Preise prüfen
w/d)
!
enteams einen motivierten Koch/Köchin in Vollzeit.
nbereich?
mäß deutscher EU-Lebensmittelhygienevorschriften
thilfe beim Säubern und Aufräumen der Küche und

- **Your objective**: Set down the complete listing once more, exactly as it appears.

- **Exercise answer**:
Preise prüfen
w/d)
!
enteams einen motivierten Koch/Köchin in Vollzeit.
nbereich?
mäß deutscher EU-Lebensmittelhygienevorschriften
thilfe beim Säubern und Aufräumen der Küche und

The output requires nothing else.